As Louisiana advocates for same-sex marriage await a ruling from the U.S. 5th Circuit Court of Appeals on the state's constitutional ban on gay marriage, they're closely watching decisions in other southern states.
U.S. District Judge Callie V.S. "Ginny" Granade of Mobile, Alabama, declared Alabama's ban (the Alabama Marriage Protection Act) unconstitutional on Jan. 23. Not only was the ruling one of the first in several pending same-sex marriage cases in the state, it's only the second in the Deep South to overturn state bans (in January, Florida became the first.)

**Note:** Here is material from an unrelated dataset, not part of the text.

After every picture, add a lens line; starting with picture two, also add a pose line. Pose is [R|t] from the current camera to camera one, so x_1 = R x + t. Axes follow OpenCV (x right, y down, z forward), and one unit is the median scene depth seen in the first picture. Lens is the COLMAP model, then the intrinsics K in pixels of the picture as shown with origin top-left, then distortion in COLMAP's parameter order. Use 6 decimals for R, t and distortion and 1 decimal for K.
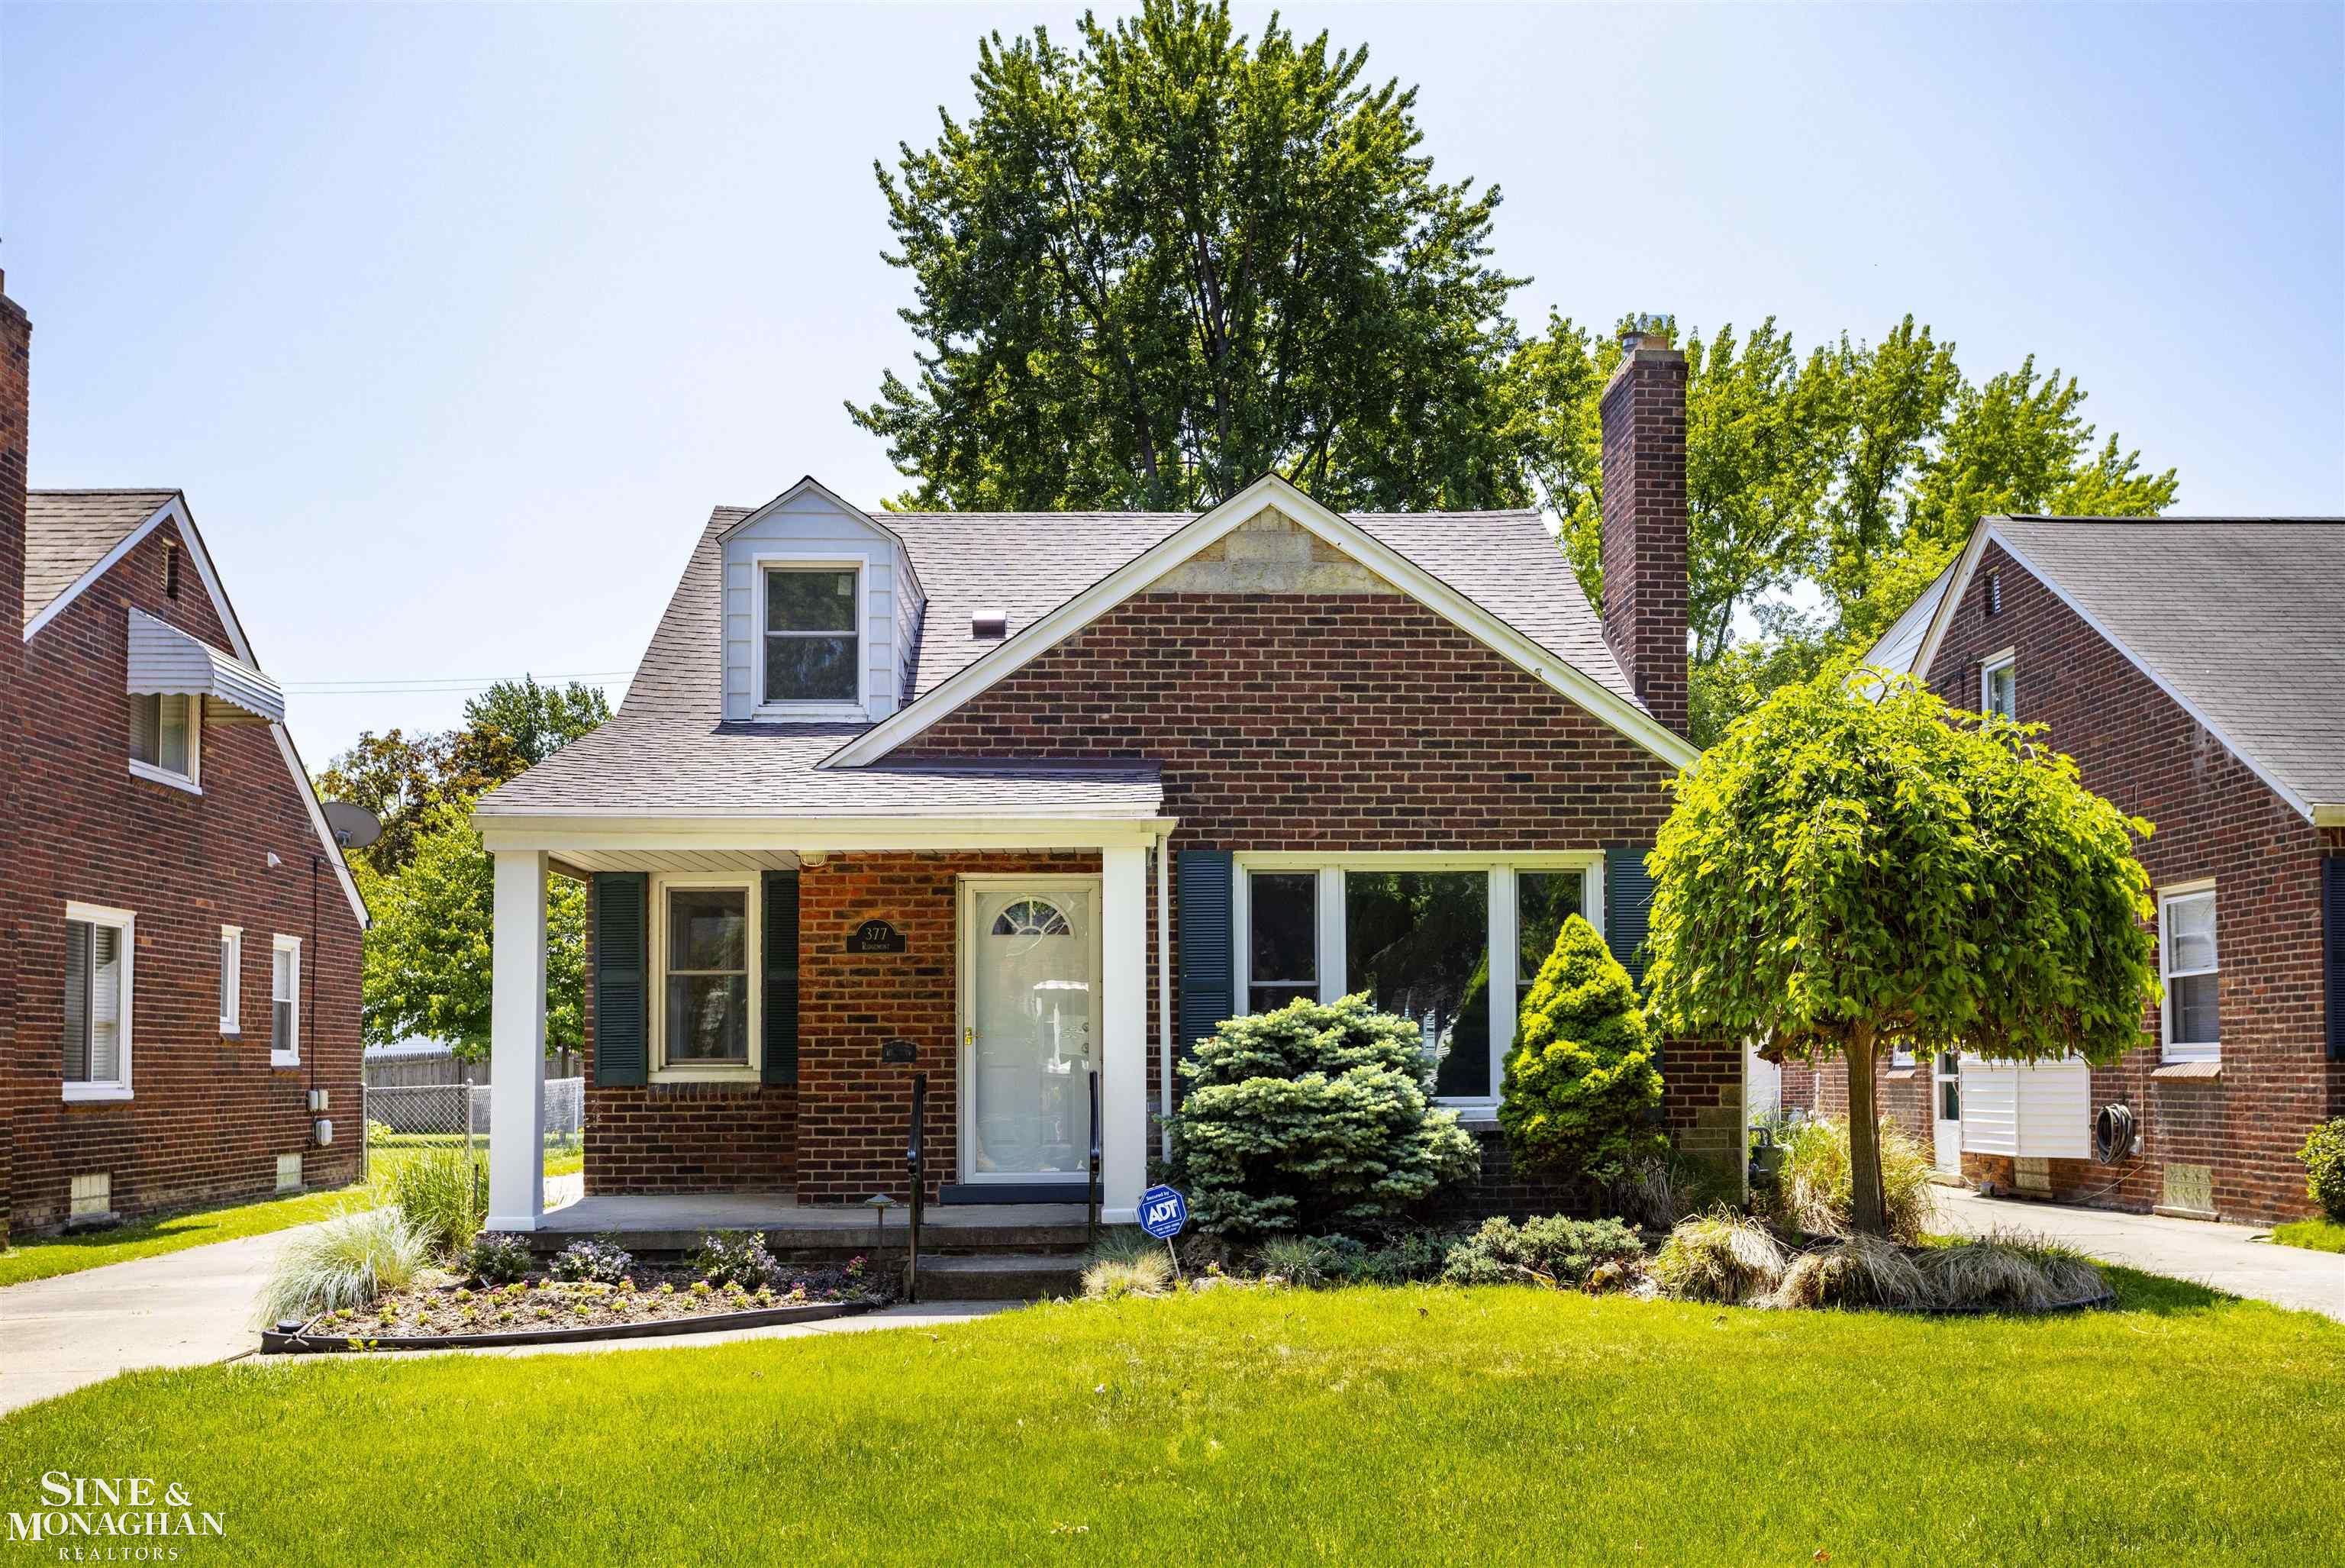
lens RADIAL K [[2293.7, 0, 1210.6], [0, 2293.7, 865.2], [0, 0, 1]] dist [-0.012810, 0.120705]
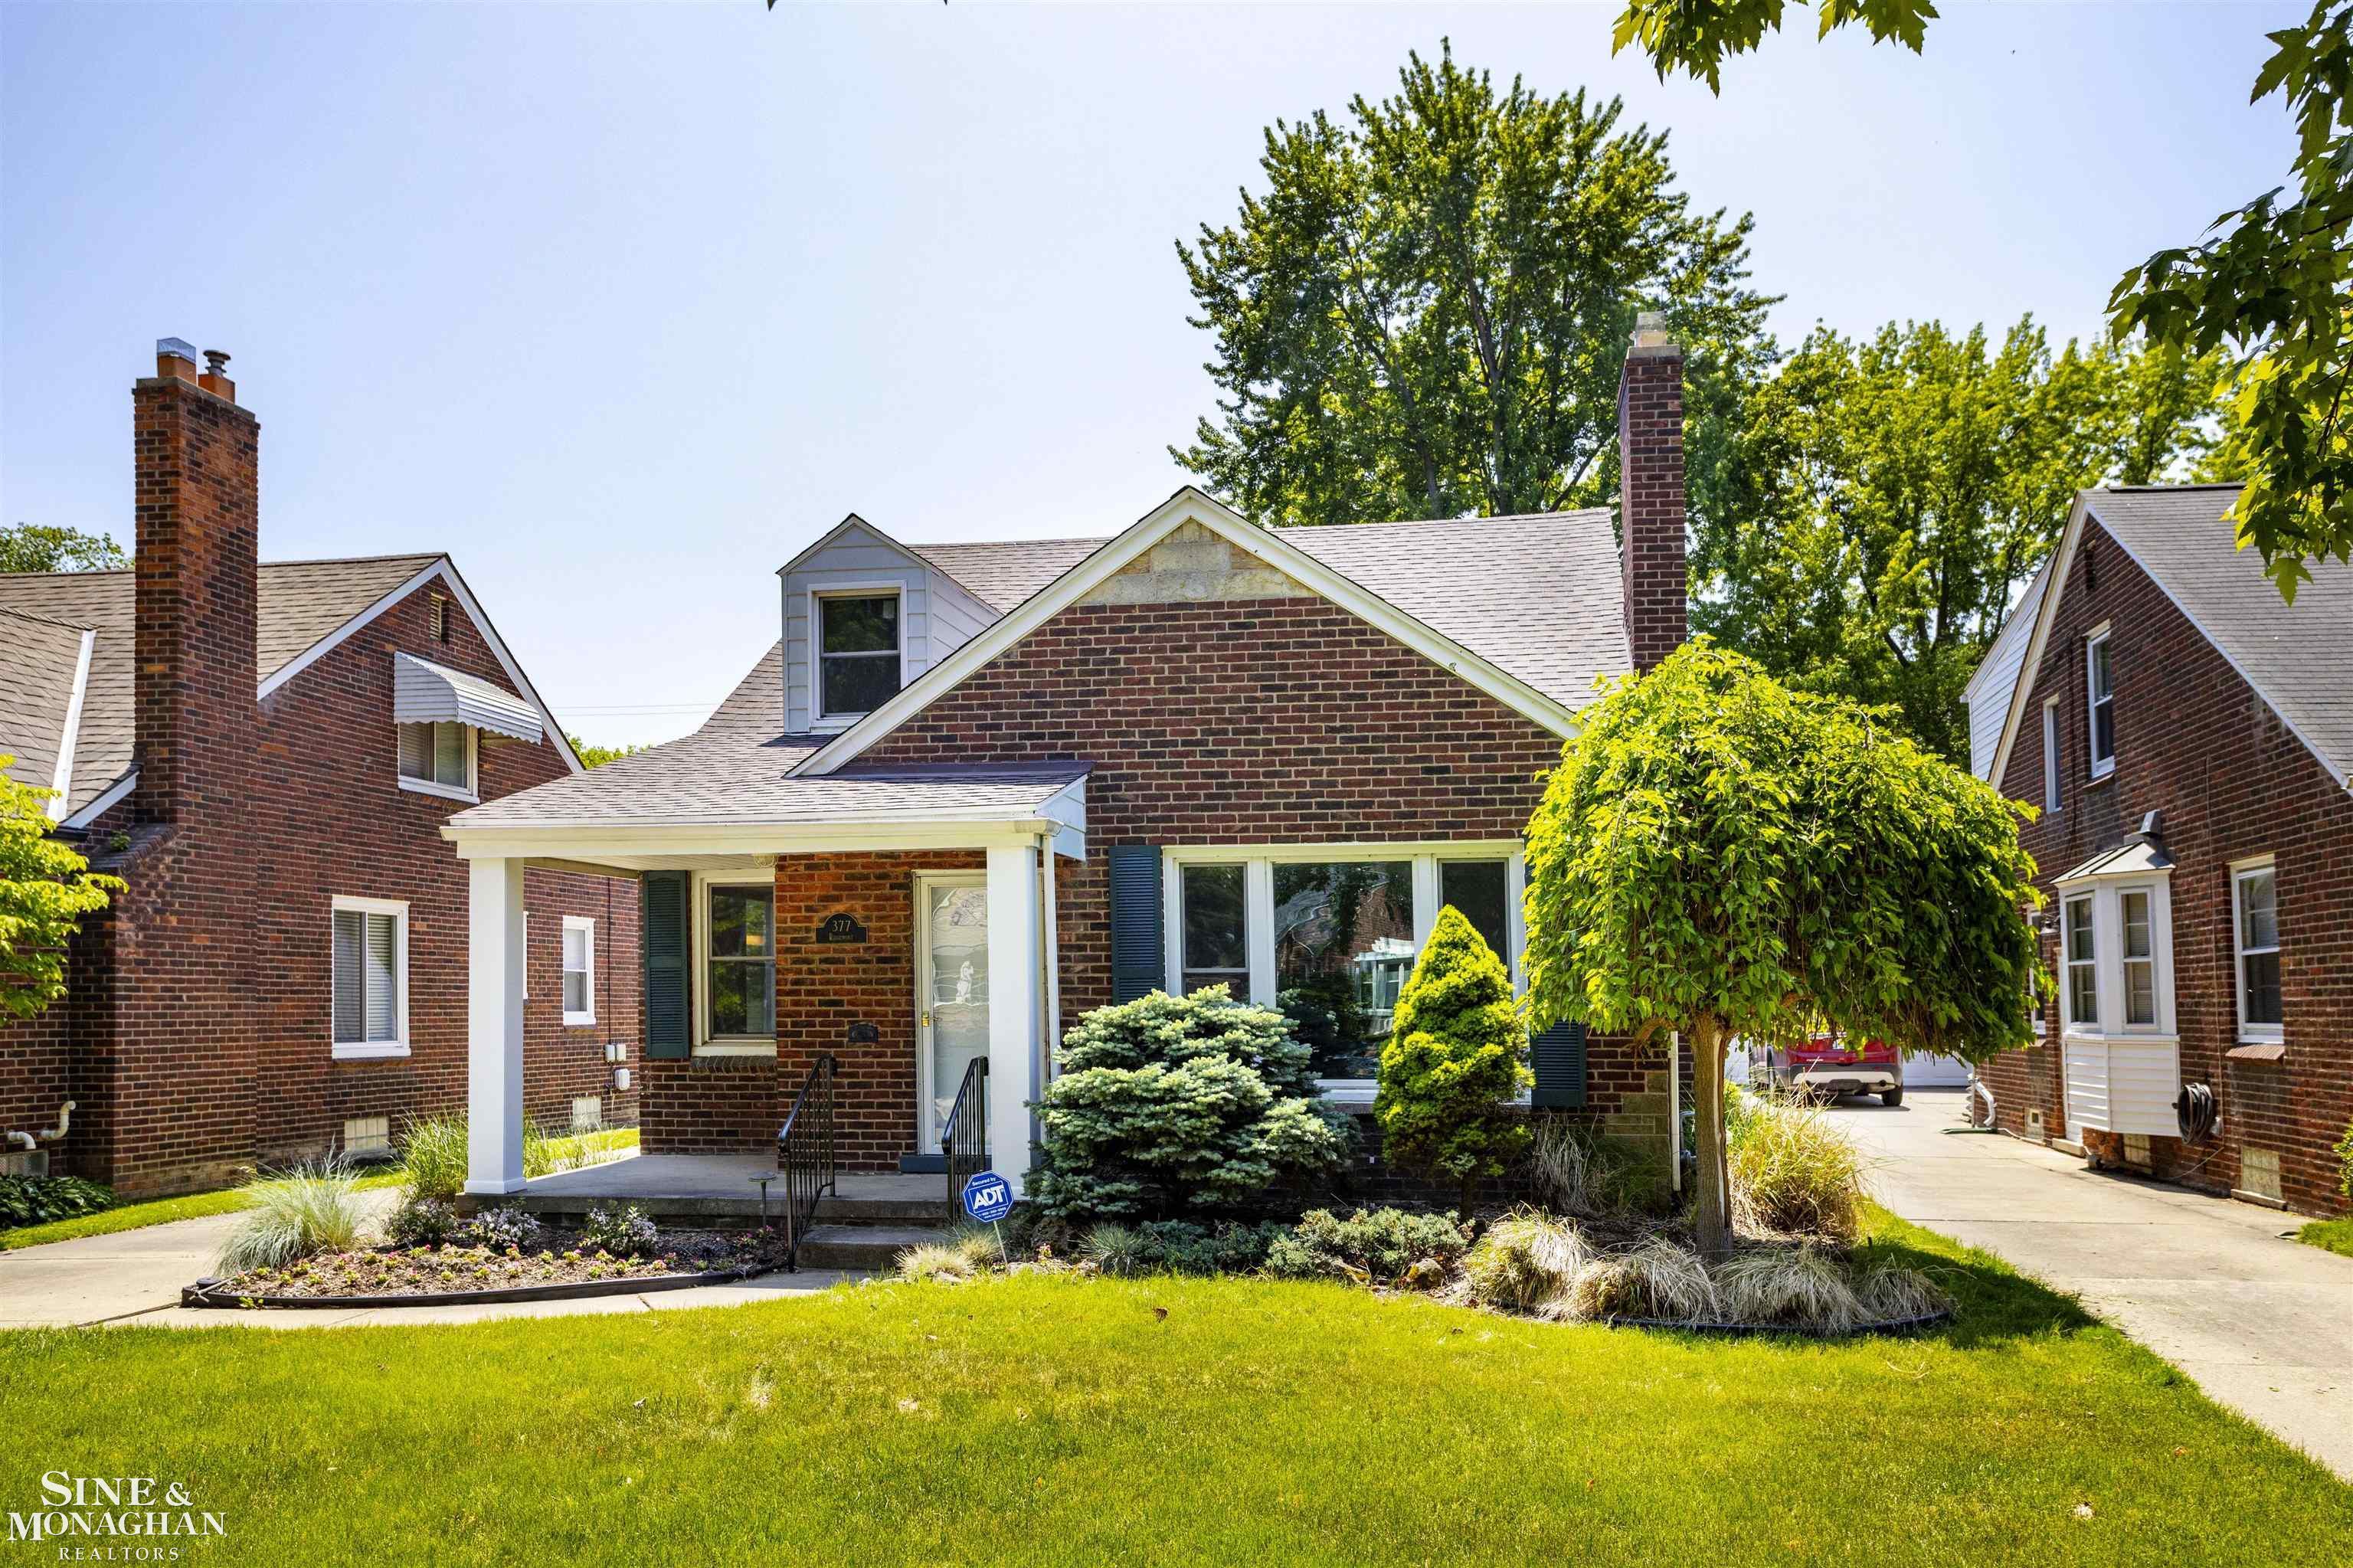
lens RADIAL K [[1932.9, 0, 1175.3], [0, 1932.9, 849.1], [0, 0, 1]] dist [-0.015821, 0.082782]
pose [[0.973158, -0.013752, -0.229725, 0.219158], [0.015386, 0.999867, 0.005324, -0.009243], [0.229621, -0.008716, 0.973241, 0.131687]]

Granade's decision faced pushback from state officials last week when Alabama Supreme Court Chief Justice Roy Moore sent a letter to Alabama Gov. Robert Bentley with his intent to "continue to recognize the Alabama Constitution and the will of the people overwhelmingly expressed in the Sanctity of Marriage Amendment." Unless a stay is extended in that case, however, same-sex couples in Alabama could marry as early as Feb. 9.
In a statement, Evan Wolfson, president of the Freedom To Marry campaign, said when those couples begin to marry, "their neighbors across Alabama will see that families are helped and no one is hurt."
The U.S. Supreme Court will decide whether same-sex marriage is constitutional after hearing oral arguments in April and a ruling as early as June. It could be the final word on same-sex marriage legality nationwide. Granade's decision made Alabama the 37th state, plus the District of Columbia, where same-sex marriages are legal.